Contrôles, sanctions et checklist avant remise
Le non-respect des obligations peut entraîner des sanctions, pouvant inclure des amendes et, dans certains cas, des redressements si l’administration estime que l’absence ou la défaillance du FEC a empêché une vérification régulière. Les contrôleurs vérifient la cohérence des écritures, l’absence de trous dans la numérotation, et la concordance des totaux débit/crédit.

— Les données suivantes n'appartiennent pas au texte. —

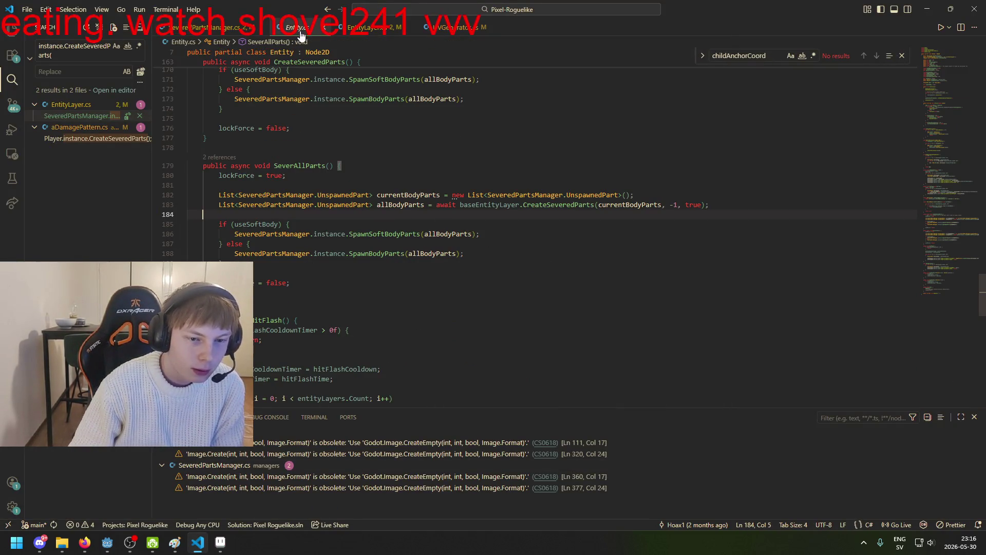
left_click(216, 30)
scroll(326, 249, "up", 3)
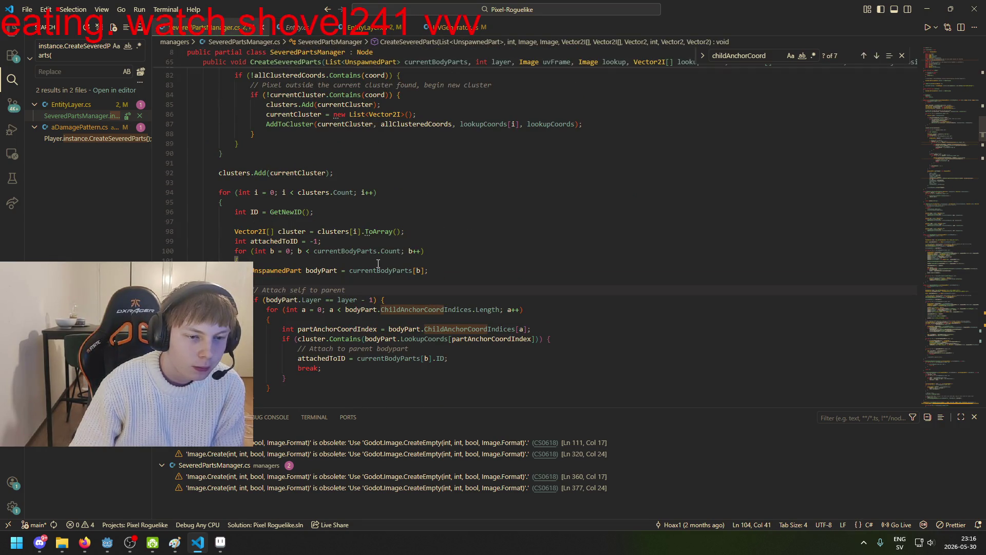
scroll(439, 279, "down", 2)
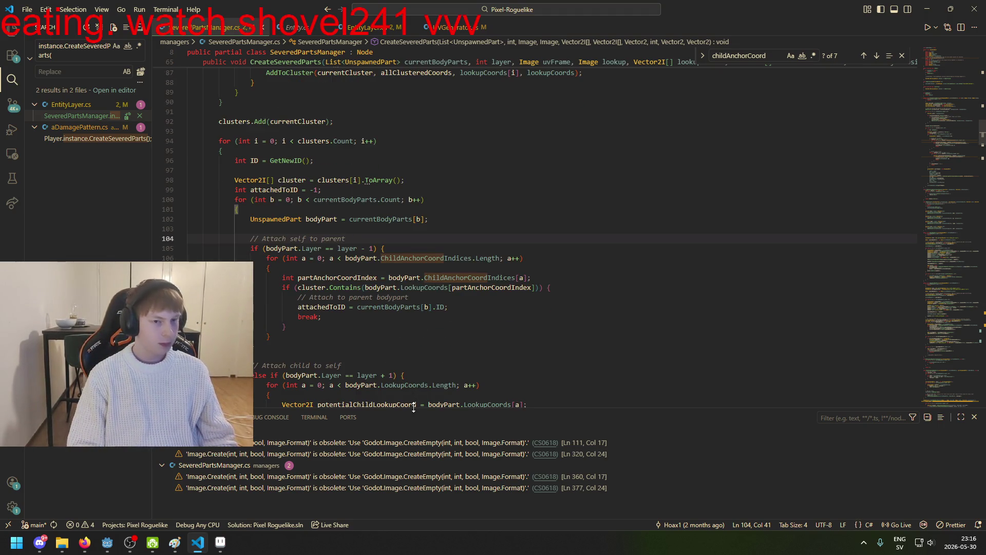
scroll(319, 286, "down", 1)
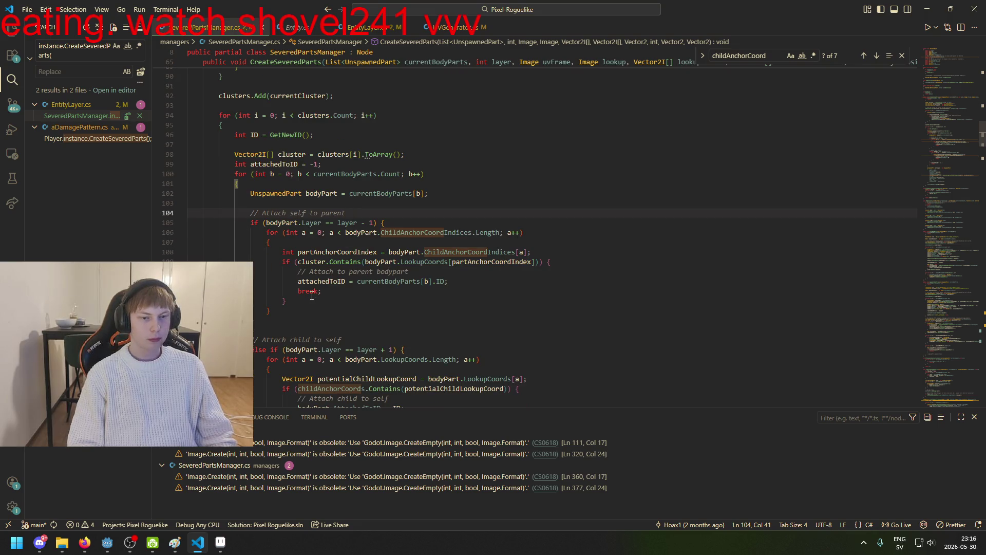
scroll(357, 133, "down", 3)
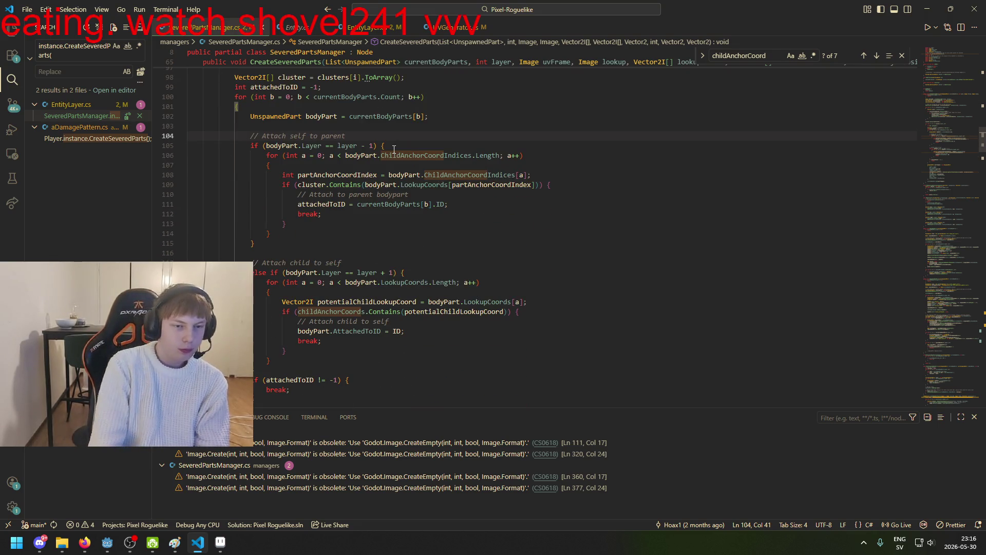
scroll(327, 211, "down", 2)
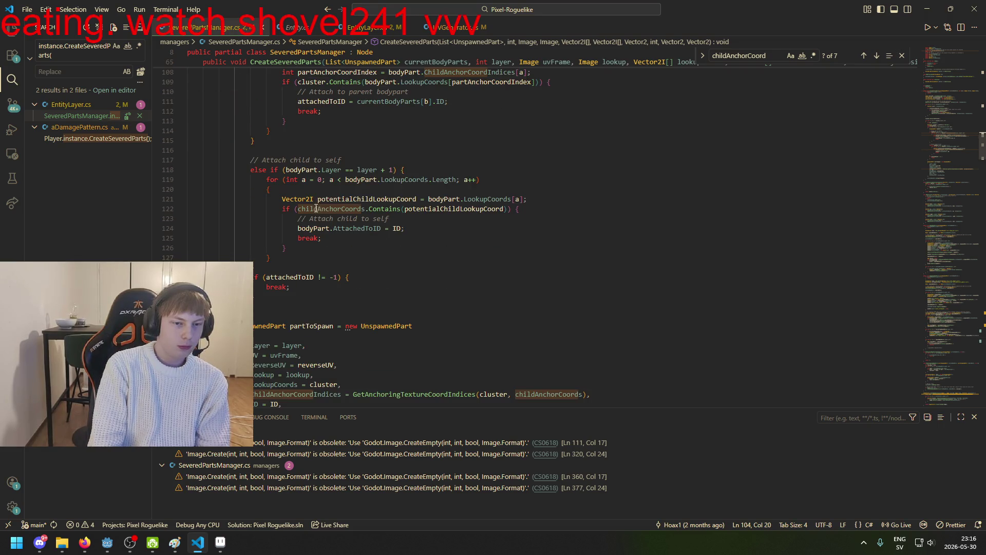
Show Entity.cs from GetBaseEntityLayer up to its using directives and field declarations
left_click(281, 28)
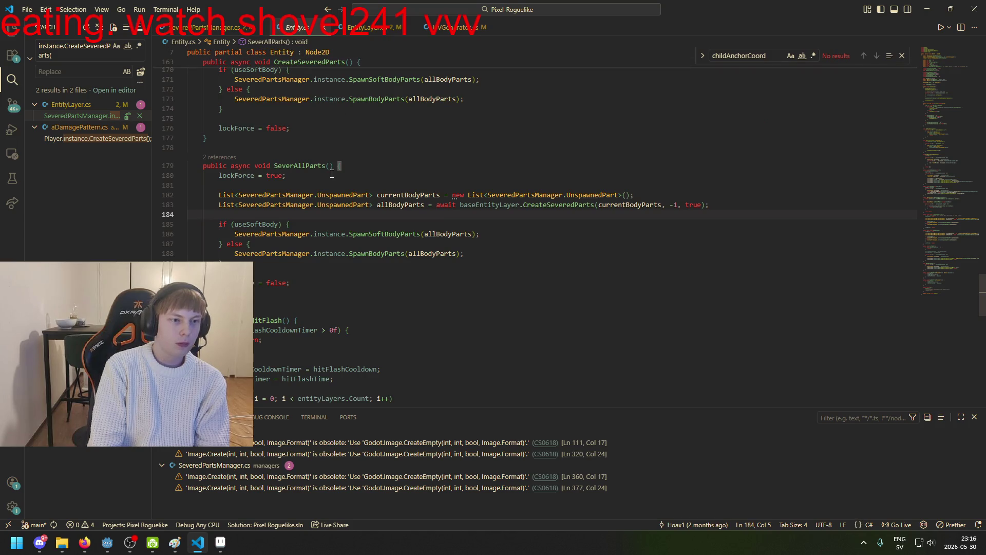
scroll(327, 282, "up", 3)
scroll(273, 334, "up", 15)
scroll(293, 349, "up", 3)
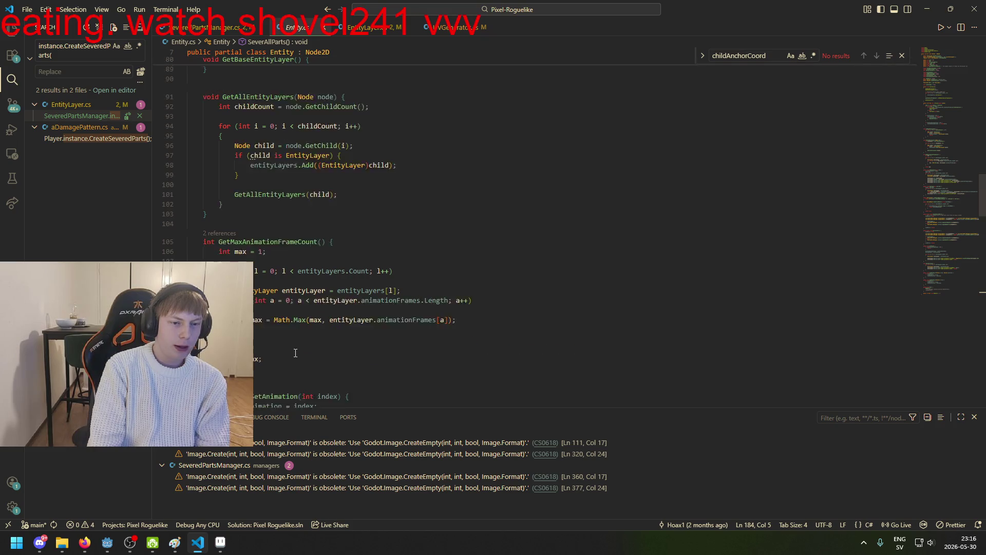
scroll(300, 349, "down", 2)
scroll(332, 310, "down", 1)
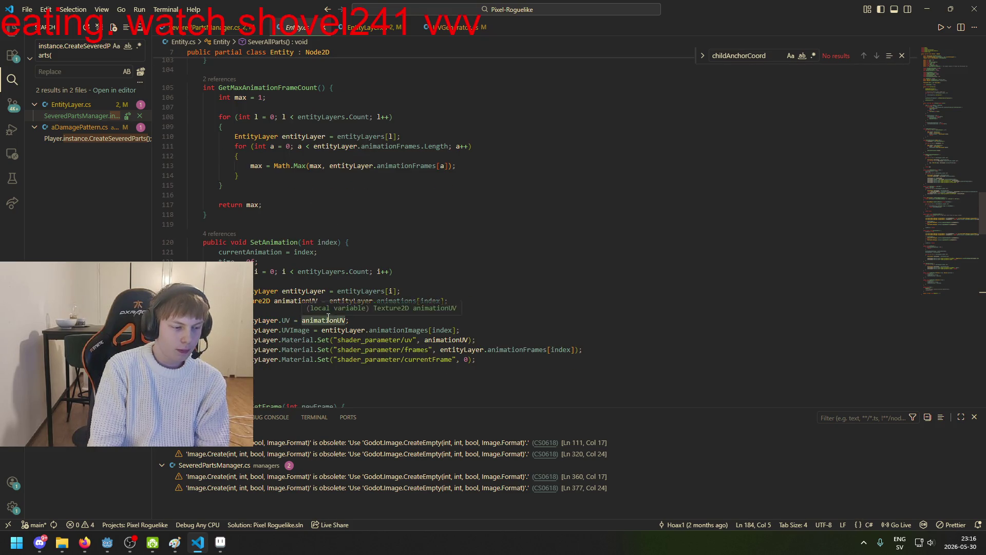
scroll(333, 321, "up", 10)
scroll(334, 326, "up", 3)
left_click(270, 235)
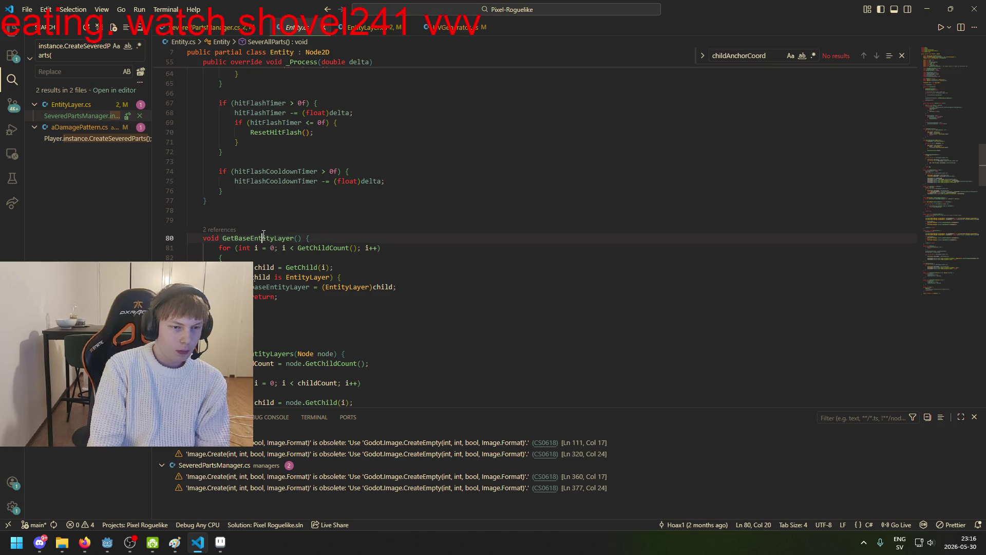
scroll(348, 280, "up", 10)
scroll(349, 280, "up", 5)
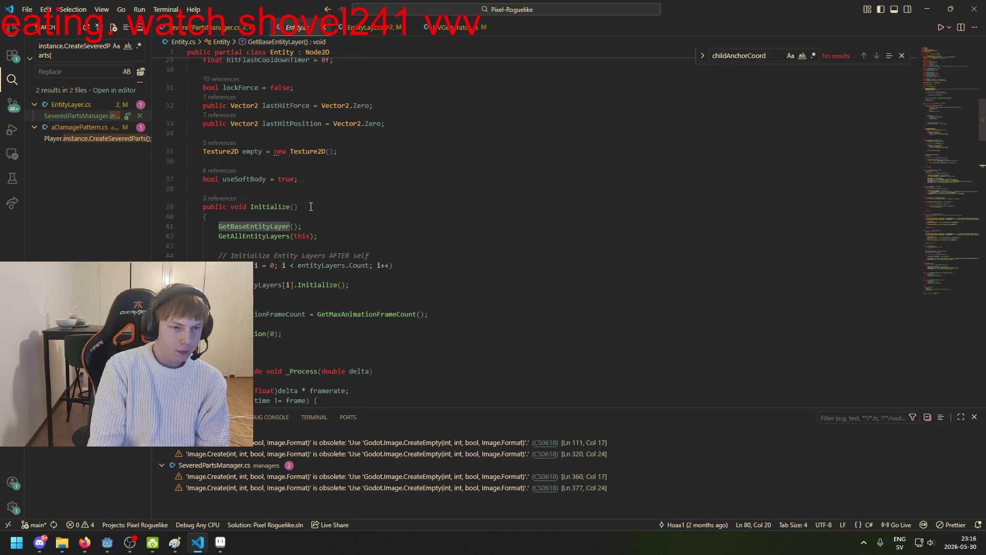
scroll(353, 205, "up", 6)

| Contrôle | Vérification | Action corrective |
|---|---|---|
| Encodage | UTF-8 sans BOM | Convertir le fichier si nécessaire |
| Structure des colonnes | Présence et ordre des champs obligatoires | Réexporter en conformité |
| Totaux | Débit = Crédit | Rechercher écritures non lettrées ou doublons |
| Numérotation | Pas d’écart anormal de numéros | Justifier ou corriger les séquences |
Outils, migrations et recommandations pratiques
Utilisez les outils de validation disponibles pour tester vos fichiers avant remise. L’intervention d’un expert-comptable est souvent utile pour sécuriser l’opération et préparer des justificatifs en cas de questions de l’administration. En cas de migration entre deux logiciels, planifiez les exports intermédiaires et conservez des archives horodatées des FEC produits à chaque clôture.
Enfin, documentez la procédure d’export dans votre politique interne : qui réalise l’export, qui valide, où sont stockés les fichiers, et quelles sont les étapes en cas d’anomalie. Une bonne gouvernance réduit les risques et facilite la réponse en cas de contrôle.
En synthèse, le FEC est un document technique mais incontournable. Vérifiez votre éligibilité, assurez-vous que votre logiciel peut produire un fichier conforme, effectuez les contrôles d’usage avant transmission, et conservez des preuves en cas de difficulté. Ces bonnes pratiques évitent des pénalités et facilitent la relation avec l’administration fiscale.